Held at Jubilee House today, the meeting was to explain the rationale behind the lifting of the lockdown, and deliberate on how the government and the GMA can continue to work together.

Common consensus

“The common consensus has recognised that we have undertaken the most pre-emptive testing on the continent in relative terms. That has given us a very large pool of information as to how the disease is unfolding in our country. I think our capacity to be able to continue to do that is very critical for our ability to deal with this virus,” President Akufo-Addo added.
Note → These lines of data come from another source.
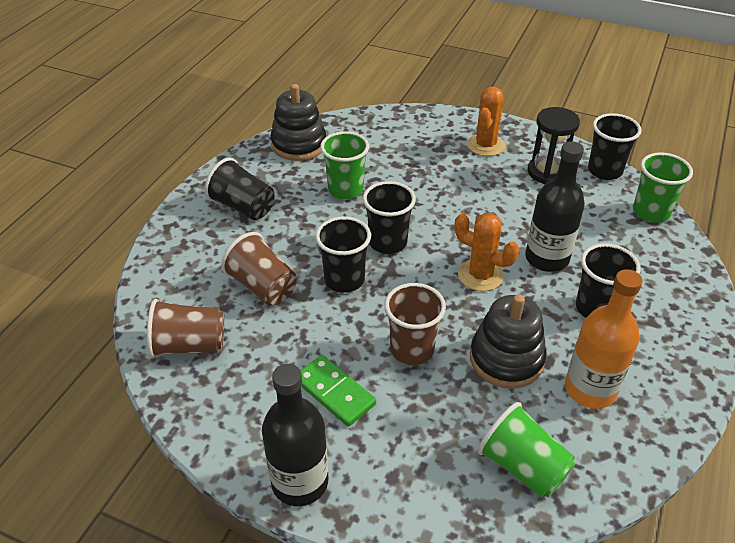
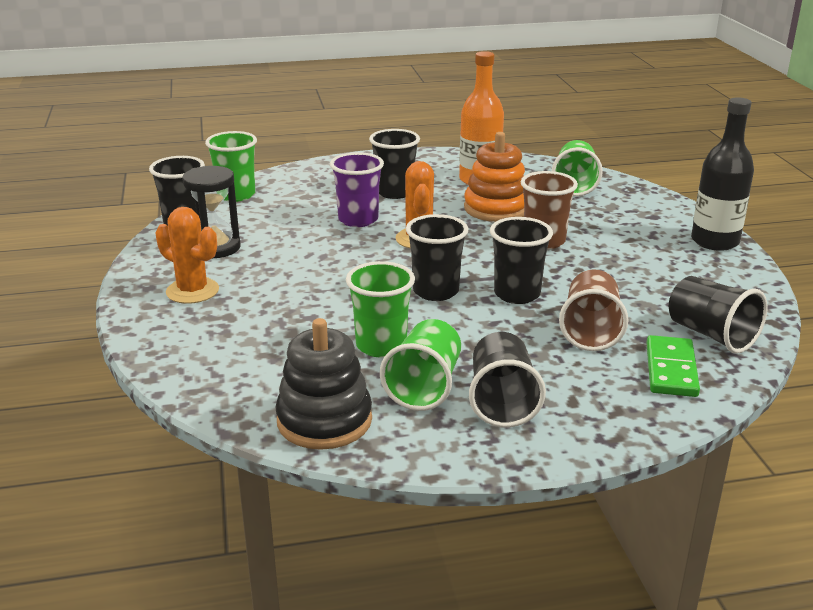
camera: 125 degrees left, 15 degrees down
(189, 345) = (711, 335): brown cup -> black cup
(288, 187) = (425, 386): none -> green cup
(334, 392) = (632, 255): green domino -> green domino (671, 370)
(485, 145) = (192, 291): orange cactus -> orange cactus turned 45 degrees clockwise
(506, 359) = (496, 208): black stacking toy -> orange stacking toy
(547, 258) = (358, 220): black bottle -> purple cup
He noted that had the government not taken the decision to aggressively go out and test infected people and their contacts, “we would not have the figures that we are getting today and, yet, we would have had those very same people within the population.”

The President said the testing of nearly 70,000 contacts, whose results are known, “continue to give us the demography, the infection rate, the death rate, and the numbers of people who are affected and are moderately ill. All of those things are remaining quite consistent in the data that we have received.”

Impact of lockdown

“I cannot ignore the impact that this lockdown is having on several constituencies of our nation, especially the informal workers, a very important part of our economy, who need to have a day out in the market or otherwise in order to provide for their families, who were having a lot of difficulty,” he said.

The President expressed the appreciation of the nation for the important role all health workers are playing to combat the disease.

“You are at the very centre of this battle – doctors and the association of doctors in our country. You are very, very central to whatever steps we will take to take this country forward.

“I thought it was important to meet immediately after the decision that we took last night to ease the restrictions of movements in our two greatest cities-Accra and Kumasi, and to get a bit of a flavour of how we are looking to go about this,” he added.

On behalf of the Ghana Medical Association, Dr Frank Ankobea, the president of the Association, thanked the President for the invitation, saying “all we need to do is to pledge our support to Government that we will continue with you, and we will continue to fight until this virus is eliminated from Ghana.”